◆ **The task**: Scan the records for "nasty". Show the matching lines.

--- Input for this task ---

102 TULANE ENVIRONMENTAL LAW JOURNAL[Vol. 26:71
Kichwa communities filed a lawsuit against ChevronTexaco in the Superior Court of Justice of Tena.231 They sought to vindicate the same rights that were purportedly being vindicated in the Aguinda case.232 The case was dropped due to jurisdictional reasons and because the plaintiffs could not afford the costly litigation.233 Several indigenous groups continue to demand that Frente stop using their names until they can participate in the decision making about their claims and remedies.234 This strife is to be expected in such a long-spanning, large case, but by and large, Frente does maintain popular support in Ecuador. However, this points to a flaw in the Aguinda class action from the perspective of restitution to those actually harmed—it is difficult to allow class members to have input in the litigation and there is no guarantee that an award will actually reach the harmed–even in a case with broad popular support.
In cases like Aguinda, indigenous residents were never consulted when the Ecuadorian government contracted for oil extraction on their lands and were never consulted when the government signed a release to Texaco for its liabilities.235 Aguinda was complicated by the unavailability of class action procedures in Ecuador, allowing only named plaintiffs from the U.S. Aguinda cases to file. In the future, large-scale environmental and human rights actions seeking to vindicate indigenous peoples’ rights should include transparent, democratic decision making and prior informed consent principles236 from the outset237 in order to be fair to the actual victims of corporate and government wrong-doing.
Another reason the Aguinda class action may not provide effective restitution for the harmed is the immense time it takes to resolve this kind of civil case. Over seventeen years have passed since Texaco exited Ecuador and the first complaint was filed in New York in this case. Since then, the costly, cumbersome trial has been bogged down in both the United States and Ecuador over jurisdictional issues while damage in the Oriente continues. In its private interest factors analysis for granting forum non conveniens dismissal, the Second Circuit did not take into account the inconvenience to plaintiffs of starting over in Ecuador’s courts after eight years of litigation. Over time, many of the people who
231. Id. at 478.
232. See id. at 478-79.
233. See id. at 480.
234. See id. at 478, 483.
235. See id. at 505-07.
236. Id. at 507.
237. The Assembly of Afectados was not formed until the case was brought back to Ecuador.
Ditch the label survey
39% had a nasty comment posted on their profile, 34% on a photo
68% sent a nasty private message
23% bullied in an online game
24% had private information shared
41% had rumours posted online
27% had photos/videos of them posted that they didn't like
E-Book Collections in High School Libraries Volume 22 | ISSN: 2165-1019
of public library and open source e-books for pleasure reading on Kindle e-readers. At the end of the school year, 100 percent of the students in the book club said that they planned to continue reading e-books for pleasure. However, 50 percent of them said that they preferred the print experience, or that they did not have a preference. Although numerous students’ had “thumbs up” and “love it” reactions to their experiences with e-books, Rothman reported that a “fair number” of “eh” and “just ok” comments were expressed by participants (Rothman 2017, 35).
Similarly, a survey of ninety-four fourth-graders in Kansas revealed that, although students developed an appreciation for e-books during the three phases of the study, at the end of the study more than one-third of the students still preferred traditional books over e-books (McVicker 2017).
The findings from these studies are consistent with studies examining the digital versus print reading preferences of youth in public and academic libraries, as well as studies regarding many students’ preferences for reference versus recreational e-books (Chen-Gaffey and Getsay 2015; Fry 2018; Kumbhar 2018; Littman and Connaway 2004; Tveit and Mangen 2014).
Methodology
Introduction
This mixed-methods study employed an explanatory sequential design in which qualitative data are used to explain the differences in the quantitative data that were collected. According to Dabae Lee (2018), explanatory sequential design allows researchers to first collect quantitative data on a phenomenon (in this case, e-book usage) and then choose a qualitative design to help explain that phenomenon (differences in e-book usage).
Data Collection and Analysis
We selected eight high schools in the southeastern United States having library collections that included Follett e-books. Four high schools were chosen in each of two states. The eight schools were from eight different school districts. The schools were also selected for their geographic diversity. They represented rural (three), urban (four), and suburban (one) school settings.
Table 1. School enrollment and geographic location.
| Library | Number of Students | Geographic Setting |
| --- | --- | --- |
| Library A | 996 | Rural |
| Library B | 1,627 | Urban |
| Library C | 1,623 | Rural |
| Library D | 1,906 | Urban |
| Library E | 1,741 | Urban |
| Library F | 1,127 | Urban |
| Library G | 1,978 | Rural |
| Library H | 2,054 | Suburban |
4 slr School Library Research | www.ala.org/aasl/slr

---

◆ **Expected answer**:
39% had a nasty comment posted on their profile, 34% on a photo
68% sent a nasty private message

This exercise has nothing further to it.